Thank you, Ms Fee. Please forgive the confusion. I do not know where it came from, but we will find out.

I now call Tom Arthur to close the debate.

15:01  

Thank you, Presiding Officer. I apologise for any part that I played in the confusion.

I thank our convener, Alison Harris, and my committee colleague Mary Fee for their contributions. I also place on the record my thanks to the committee clerks and the Scottish Parliament information centre for their support.

In my speech, I wish to expand on the issues that the committee considered when it heard evidence from the promoter, specifically on the provision relating to the identity of the collector. I will cover that by highlighting three areas.

First, the committee asked whether the Society of Writers to Her Majesty’s Signet had considered any alternative approaches that would enable the fund to continue to meet the existing requirement for the collector to be a contributor. Solutions such as reopening the fund and changing other eligibility criteria for the collector were suggested. The deputy keeper said that there were no alternative approaches and referred to an actuarial report that advised against reopening the fund to new members, because, essentially, the reasons that prompted the scheme’s closure in 1989 still apply. The committee is content with that explanation and agrees that there is no alternative to widening the eligibility for the post of collector.

Secondly, the committee asked why the collector has to be an individual and whether employing a firm to undertake the role would provide greater flexibility and expertise than employing an individual. The promoter stated that the provision was based on consultation with the contributors, who wanted a named individual in the role. The promoter stressed, however, that the contributors recognised that the role can be undertaken only with the support of a professional firm behind the collector.
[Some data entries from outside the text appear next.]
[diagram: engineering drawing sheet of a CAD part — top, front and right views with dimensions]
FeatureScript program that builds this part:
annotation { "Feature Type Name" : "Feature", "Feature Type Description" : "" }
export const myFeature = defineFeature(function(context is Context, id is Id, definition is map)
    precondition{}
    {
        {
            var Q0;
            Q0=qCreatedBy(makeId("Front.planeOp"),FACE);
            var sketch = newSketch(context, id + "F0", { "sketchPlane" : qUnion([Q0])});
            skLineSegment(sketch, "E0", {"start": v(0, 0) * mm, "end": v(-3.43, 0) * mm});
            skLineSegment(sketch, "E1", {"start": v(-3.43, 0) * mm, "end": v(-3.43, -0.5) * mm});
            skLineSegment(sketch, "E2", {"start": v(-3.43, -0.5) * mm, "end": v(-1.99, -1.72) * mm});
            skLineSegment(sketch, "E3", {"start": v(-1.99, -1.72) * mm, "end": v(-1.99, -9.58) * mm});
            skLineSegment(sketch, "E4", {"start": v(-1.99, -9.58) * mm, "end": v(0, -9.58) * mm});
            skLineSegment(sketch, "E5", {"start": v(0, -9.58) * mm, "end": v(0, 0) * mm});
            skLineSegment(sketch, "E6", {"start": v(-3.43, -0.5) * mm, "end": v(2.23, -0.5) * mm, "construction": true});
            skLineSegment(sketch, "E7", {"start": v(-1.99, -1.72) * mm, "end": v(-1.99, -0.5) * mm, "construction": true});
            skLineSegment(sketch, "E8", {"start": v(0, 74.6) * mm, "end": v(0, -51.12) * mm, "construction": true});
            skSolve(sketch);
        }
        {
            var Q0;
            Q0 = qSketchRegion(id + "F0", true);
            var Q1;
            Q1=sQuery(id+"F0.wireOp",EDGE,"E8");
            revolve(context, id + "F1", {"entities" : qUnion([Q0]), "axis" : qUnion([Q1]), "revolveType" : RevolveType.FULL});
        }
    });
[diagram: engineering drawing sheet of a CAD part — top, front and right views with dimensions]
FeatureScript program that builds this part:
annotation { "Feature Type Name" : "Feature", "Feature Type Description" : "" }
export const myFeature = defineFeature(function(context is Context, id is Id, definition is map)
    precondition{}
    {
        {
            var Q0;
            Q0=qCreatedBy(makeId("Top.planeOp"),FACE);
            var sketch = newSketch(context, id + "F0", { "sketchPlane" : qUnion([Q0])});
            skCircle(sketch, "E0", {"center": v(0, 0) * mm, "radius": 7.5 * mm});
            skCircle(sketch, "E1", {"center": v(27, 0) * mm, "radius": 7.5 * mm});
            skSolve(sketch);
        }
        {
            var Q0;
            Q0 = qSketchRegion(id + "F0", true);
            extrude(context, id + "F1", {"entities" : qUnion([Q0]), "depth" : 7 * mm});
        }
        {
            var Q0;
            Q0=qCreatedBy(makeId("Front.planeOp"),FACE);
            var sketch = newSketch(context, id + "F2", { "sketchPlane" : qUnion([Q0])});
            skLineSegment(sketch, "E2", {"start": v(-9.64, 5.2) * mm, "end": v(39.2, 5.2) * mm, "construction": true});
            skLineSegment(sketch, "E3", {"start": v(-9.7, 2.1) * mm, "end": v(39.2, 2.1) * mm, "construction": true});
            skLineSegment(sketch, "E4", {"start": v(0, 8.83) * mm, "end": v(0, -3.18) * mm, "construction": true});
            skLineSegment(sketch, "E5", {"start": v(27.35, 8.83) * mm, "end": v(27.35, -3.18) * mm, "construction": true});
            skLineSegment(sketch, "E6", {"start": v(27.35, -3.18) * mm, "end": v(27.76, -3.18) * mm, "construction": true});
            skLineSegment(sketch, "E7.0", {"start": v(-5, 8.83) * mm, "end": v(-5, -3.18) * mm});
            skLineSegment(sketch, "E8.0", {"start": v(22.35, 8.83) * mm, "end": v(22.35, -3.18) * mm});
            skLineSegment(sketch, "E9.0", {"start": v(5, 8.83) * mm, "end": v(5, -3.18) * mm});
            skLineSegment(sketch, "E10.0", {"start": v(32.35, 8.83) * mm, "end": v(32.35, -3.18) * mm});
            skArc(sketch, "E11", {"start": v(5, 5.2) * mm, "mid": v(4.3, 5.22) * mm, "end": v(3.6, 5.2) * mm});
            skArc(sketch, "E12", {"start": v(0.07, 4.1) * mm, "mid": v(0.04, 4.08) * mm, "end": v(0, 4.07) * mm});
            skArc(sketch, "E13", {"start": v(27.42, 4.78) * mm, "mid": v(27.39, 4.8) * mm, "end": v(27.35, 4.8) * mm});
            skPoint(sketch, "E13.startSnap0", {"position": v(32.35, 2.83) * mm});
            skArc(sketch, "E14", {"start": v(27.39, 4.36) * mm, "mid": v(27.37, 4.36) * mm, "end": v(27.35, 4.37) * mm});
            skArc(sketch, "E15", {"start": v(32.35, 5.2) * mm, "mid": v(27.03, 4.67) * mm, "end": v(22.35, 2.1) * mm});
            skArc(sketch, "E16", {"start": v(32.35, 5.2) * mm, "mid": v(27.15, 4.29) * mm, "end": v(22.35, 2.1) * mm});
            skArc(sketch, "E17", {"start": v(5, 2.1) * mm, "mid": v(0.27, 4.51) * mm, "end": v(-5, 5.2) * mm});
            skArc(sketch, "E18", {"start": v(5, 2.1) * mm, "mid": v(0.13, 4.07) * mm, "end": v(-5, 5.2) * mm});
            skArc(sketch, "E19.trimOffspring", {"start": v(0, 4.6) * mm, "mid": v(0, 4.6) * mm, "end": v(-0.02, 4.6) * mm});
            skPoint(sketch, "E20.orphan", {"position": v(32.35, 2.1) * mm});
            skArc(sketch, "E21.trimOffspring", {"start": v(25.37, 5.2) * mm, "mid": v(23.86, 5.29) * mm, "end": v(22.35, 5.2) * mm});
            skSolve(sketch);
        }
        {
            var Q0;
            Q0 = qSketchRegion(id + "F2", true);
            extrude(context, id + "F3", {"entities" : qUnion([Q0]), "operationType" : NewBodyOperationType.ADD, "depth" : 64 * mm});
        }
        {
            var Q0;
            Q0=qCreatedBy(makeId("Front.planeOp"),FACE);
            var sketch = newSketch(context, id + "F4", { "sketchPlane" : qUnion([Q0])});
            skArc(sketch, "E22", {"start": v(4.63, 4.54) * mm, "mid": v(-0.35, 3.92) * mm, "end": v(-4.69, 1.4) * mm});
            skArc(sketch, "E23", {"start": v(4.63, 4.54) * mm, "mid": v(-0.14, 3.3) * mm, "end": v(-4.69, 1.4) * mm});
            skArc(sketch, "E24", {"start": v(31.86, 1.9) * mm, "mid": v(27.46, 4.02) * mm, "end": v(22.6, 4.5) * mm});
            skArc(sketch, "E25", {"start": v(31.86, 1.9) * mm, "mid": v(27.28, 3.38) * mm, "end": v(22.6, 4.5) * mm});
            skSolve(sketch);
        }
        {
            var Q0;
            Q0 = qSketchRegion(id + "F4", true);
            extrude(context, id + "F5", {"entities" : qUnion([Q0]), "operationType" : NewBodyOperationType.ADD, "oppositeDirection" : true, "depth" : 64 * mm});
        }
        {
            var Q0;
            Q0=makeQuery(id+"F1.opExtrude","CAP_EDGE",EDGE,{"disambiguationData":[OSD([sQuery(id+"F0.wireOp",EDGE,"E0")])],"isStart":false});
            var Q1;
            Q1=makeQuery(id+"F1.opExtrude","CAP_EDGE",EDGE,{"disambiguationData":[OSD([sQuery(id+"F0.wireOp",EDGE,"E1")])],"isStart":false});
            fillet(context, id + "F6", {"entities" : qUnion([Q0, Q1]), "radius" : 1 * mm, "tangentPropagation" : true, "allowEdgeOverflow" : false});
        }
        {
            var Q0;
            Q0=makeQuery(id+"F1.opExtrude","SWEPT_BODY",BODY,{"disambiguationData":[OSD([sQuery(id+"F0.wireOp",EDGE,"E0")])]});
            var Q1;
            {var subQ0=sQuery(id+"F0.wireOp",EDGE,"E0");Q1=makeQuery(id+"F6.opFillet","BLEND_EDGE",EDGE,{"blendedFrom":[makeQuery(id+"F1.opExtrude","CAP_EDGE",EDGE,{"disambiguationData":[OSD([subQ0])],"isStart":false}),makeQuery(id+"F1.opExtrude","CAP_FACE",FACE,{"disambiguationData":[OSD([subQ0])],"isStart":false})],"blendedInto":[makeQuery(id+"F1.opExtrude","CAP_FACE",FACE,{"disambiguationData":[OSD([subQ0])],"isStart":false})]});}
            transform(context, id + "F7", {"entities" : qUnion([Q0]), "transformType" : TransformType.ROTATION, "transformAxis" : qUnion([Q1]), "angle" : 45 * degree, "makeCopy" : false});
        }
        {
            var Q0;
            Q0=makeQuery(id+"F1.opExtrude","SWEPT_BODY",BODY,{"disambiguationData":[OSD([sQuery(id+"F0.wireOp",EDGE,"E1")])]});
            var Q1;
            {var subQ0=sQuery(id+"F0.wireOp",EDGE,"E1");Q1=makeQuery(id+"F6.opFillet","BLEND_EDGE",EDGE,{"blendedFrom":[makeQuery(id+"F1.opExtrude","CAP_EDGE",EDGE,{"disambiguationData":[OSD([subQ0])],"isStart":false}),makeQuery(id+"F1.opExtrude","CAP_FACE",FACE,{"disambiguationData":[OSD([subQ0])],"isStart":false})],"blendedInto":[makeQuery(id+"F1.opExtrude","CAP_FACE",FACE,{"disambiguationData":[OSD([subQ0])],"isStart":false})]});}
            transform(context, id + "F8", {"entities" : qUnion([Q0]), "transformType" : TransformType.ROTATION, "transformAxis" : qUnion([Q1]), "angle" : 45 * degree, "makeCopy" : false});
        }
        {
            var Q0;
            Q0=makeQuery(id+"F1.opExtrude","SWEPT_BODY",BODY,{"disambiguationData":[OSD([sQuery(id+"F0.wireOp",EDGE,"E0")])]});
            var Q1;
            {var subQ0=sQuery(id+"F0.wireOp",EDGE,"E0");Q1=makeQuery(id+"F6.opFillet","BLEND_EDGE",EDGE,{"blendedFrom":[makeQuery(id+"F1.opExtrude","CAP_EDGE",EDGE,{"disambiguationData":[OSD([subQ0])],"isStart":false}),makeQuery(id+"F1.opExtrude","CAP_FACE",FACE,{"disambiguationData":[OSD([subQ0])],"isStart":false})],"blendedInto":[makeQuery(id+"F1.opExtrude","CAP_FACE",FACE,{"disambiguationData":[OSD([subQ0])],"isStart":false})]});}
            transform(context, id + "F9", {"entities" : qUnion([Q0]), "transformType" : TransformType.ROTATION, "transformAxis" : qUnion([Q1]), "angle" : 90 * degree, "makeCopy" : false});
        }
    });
We were told that all collectors—in living memory, at least—have had the support of their solicitor’s firm.

We inquired further as we wanted to satisfy ourselves about the legal responsibility for any work undertaken by the firm, but the promoter has assured us that the relationship, which is akin to that between a solicitor and their client, is one that all contributors are familiar and content with. The promoter confirmed that legal responsibility for all the functions that are carried out by the collector, whether directly by them or on their behalf by colleagues, rests with the collector. We are content with that explanation and note that all the contributors, as former solicitors, will be more than familiar with the solicitor-and-client relationship.

Thirdly, and finally, we were interested in the promoter’s longer-term plans for the management of the fund when the pool of contributors is significantly diminished. The promoter spoke about the likelihood that, at some stage in the future, the fund will be converted to cash and annuities bought. At that point, the fund would be spent and so wound up. We agree that that seems to be the most appropriate way forward.

With those assurances, the committee recommends that the Parliament agrees to the general principles of the Writers to the Signet Dependants’ Annuity Fund Amendment (Scotland) Bill and that the bill should proceed as a private bill.

That concludes the preliminary stage debate on the Writers to the Signet Dependants’ Annuity Fund Amendment (Scotland) Bill.